A era do disco já passou…FIFA 23. Fotografia: Artes Eletrônicas

A pergunta desta semana vem de um leitor. Gavin: :

“Você pode explicar o debate atual sobre propriedade física de jogos vs. digital? E a zona cinzenta de comprar um código digital em caixa física? Não consigo imaginar que eles seriam colecionadores de códigos item em 10 anos…”

Era uma vez, todos os videogames vinham em fita cassete, disco ou cartucho, geralmente em caixas de papelão tragicamente danificadas, com manuais em papel. Então, quando os downloads digitais se tornaram práticos, tivemos uma escolha: ou você comprava seu jogo em disco em uma caixa, ou optava pela comodidade da versão baixada que existe em seu disco rígido. No entanto, hoje em dia é difícil ou mesmo impossível adquirir muitos jogos em formato físico. E mesmo quando você faz isso, o disco simplesmente solicita um download de 50 GB ou a caixa contém apenas um código resgatável.
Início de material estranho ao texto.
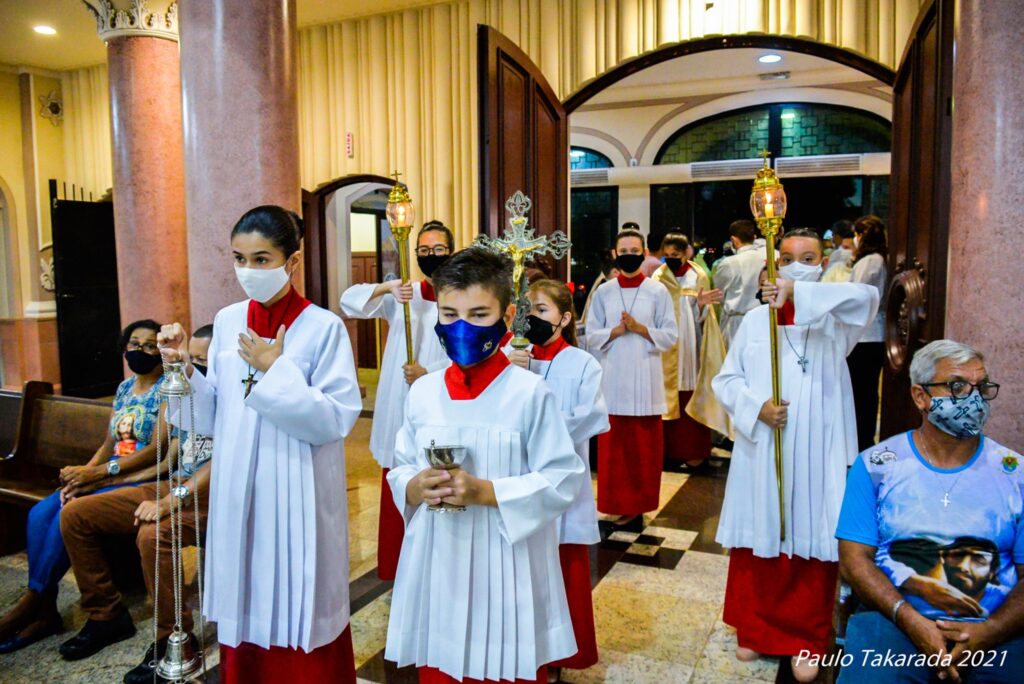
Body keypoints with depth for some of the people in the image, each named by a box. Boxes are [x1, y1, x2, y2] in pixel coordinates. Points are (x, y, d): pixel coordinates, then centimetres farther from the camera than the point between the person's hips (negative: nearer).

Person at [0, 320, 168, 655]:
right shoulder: (124, 388, 15)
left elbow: (157, 450, -16)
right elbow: (108, 445, 15)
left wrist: (98, 473, -18)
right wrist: (82, 474, -5)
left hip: (143, 479, -8)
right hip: (110, 474, 8)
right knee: (40, 513, -12)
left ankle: (31, 600, -5)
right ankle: (44, 611, -8)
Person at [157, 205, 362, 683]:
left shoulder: (323, 327, -10)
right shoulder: (227, 322, 4)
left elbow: (336, 419, -16)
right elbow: (212, 420, 8)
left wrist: (275, 370, -17)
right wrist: (185, 367, -7)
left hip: (297, 497, -4)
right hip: (238, 494, 5)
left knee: (297, 615, 9)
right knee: (243, 613, 17)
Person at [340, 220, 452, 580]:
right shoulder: (402, 295, 6)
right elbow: (350, 300, -2)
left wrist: (430, 372, -18)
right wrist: (385, 287, -18)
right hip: (400, 408, 2)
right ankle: (395, 566, 24)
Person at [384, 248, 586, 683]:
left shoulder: (530, 392, -12)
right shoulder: (422, 392, 1)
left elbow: (563, 481, -12)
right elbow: (399, 472, 9)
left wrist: (485, 491, -20)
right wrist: (416, 488, -13)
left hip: (505, 568, -3)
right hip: (436, 564, 4)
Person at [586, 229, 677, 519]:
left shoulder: (658, 291, 3)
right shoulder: (603, 292, 7)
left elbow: (670, 336, 1)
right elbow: (592, 336, 6)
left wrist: (639, 328, -12)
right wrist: (617, 330, -11)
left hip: (646, 378, -1)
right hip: (613, 378, 1)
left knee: (645, 446, 2)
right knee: (613, 446, 2)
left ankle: (641, 503, 15)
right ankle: (617, 503, 13)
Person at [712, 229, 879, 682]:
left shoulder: (833, 318, 0)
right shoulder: (755, 320, 6)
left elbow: (868, 296, -23)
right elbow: (725, 379, 5)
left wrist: (798, 292, -31)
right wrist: (756, 407, -12)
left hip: (815, 455, -1)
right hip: (760, 452, 2)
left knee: (810, 542, 5)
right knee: (758, 540, 11)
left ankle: (806, 640, 25)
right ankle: (755, 629, 31)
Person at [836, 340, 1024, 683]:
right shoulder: (876, 465, 4)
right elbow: (854, 558, -1)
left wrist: (988, 632, -12)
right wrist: (911, 620, -14)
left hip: (995, 632, 2)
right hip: (893, 619, -2)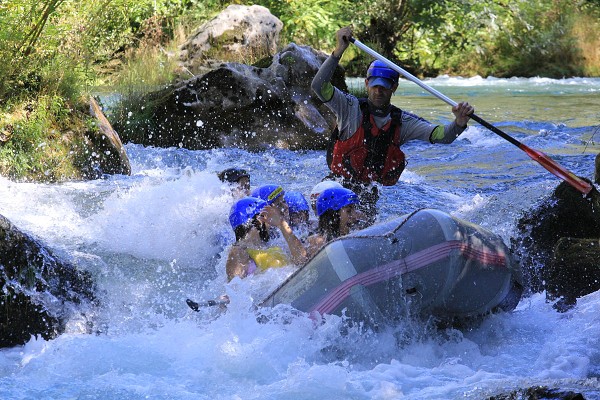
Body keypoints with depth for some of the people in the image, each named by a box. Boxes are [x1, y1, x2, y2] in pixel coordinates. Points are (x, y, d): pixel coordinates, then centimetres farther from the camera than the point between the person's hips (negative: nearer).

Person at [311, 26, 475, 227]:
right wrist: (338, 51, -33)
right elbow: (319, 86, -23)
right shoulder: (352, 108, -9)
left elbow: (442, 136, -9)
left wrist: (459, 123, -32)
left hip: (370, 195, 4)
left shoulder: (402, 121, 1)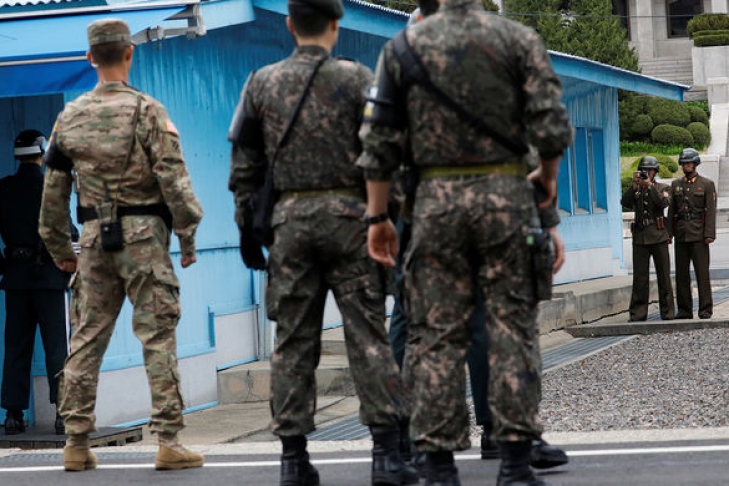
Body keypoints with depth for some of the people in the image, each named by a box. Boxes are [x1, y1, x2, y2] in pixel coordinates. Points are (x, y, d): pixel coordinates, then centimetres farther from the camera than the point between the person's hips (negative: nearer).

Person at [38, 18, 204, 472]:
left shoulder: (70, 117, 7)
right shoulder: (148, 111, -7)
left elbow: (53, 189, 11)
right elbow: (174, 181, -11)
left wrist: (60, 248, 20)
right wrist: (188, 237, -2)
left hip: (95, 238, 4)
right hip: (144, 234, -4)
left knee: (86, 340, 9)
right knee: (158, 339, -2)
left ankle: (77, 443, 11)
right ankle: (169, 441, -4)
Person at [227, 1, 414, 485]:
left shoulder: (261, 83, 7)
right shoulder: (356, 78, 0)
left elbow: (245, 163, 8)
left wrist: (246, 226, 13)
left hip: (290, 218, 2)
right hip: (348, 213, -2)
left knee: (293, 341, 5)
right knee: (367, 335, -1)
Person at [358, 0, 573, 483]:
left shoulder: (403, 46, 5)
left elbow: (379, 141, 4)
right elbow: (551, 126, -6)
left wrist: (378, 216, 10)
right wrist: (548, 176, 13)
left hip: (437, 198, 1)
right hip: (504, 193, -1)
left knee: (440, 335, 3)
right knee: (512, 325, 3)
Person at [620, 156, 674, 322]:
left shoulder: (662, 187, 8)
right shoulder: (635, 189, 13)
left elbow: (664, 202, -12)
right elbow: (625, 203, -4)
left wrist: (650, 186, -15)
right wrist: (635, 185, -12)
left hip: (658, 236, -2)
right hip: (640, 237, 2)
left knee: (663, 276, 2)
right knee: (639, 277, -1)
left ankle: (667, 312, 7)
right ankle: (638, 313, 1)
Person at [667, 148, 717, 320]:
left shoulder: (707, 184, 1)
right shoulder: (676, 184, 13)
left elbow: (711, 210, -5)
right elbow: (671, 210, 13)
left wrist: (709, 234, -14)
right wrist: (668, 233, 6)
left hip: (698, 235, -4)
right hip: (681, 235, 4)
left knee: (702, 272, -5)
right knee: (681, 273, 4)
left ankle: (706, 310, -1)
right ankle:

Os downloads digitais são melhores para empresas que administram a indústria de jogos por dois motivos. Em primeiro lugar: não há custos de fabricação, embalagem e envio. Em segundo lugar: Sony, Apple, Steam, Microsoft ou Nintendo recebem cerca de 30% de cada jogo vendido digitalmente em suas plataformas, o que é essencialmente dinheiro grátis para eles. Ao mesmo tempo, os varejistas de jogos tinham muito poder no lançamento de jogos físicos para esses detentores de plataformas: muitas cópias de FIFA e COD eram vendidas nas filiais GAME. Mas agora, com o declínio do negócio de varejo de jogos físicos, os downloads digitais se tornaram a norma.

É claro que os downloads digitais são convenientes para os jogadores, mas também apresentam enormes desvantagens. O que você está comprando é uma licença, que pode expirar ou ficar inutilizável em algum futuro teórico, tornando seus jogos impossíveis de jogar. Você não pode vender ou transferir a propriedade de um Código Digital. Por esta razão muitas pessoas ainda preferem todos os tipos de mídia física. E todos Odeio código na caixa. É o pior dos dois mundos.